The 48-year-old Collins, who has worked at the jail for four years, should be hailed as a hero, not harassed and possibly punished for daring to expose the truth. I can't think of a more glaring example of administrative and legal injustice.
Lest we forget, Gusman is the same sheriff who couldn't explain his own budget from the witness stand in federal court. He's the same sheriff who kept in an office safe an incendiary videotape of inmates partying in a cell with booze and drugs — and a loaded gun — then later claimed he didn't know anything about the tape, or the safe ... until the feds showed up looking for it.
And as for the photo of the bloody jail cell that Collins leaked to the T-P and the SPLC, this is the same sheriff who called the victim's stab wounds "superficial."
If you haven't seen the photo, go to nola.com and find it. The image is horrific enough. Gusman's callous dismissal of the stabbing as "superficial" is utterly heartless, and maddening. He has exposed himself as not only incompetent to hold that office, but also unworthy of any public office.
I had several conversations with Gusman months ago about the jail.

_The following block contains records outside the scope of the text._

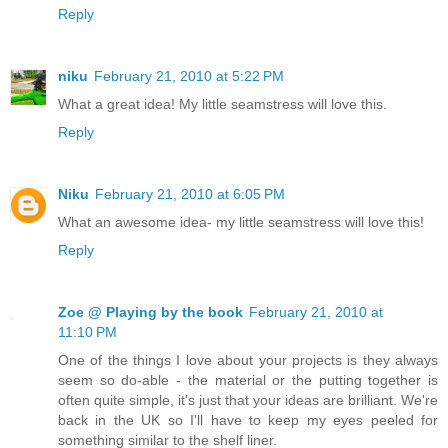
Reply
niku
February 21, 2010 at 5:22 PM
What a great idea! My little seamstress will love this.
Reply
Niku
February 21, 2010 at 6:05 PM
What an awesome idea- my little seamstress will love this!
Reply
Zoe @ Playing by the book
February 21, 2010 at
11:10 PM
One of the things I love about your projects is they always
seem so do-able - the material or the putting together is
often quite simple, it's just that your ideas are brilliant. We're
back in the UK so I'll have to keep my eyes peeled for
something similar to the shelf liner.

Each time, he reminded me that OPP is filled with "bad people," as if they deserved to be treated like human detritus — before being returned to our streets angrier and more violent than ever. Gusman obviously forgets that on any given day hundreds of men in his jail haven't even stood trial yet, that some in fact are innocent, and that many are not violent (at least, they weren't when they entered Gusman's circle of hell).
It's time for people to recognize the link between an inhumane jail and the city's high crime rate. Yes, there are "bad people" in OPP. But there are just as many young men there who need direction. Instead, they get rapes, stabbings and conditions that you'd expect in the worst jails on the planet — and a sheriff who dismisses it all as "superficial" or somehow justified ... and always, always, not his fault.
Bryan Collins is a hero. Marlin Gusman is a charlatan. Which one really deserves to lose his job?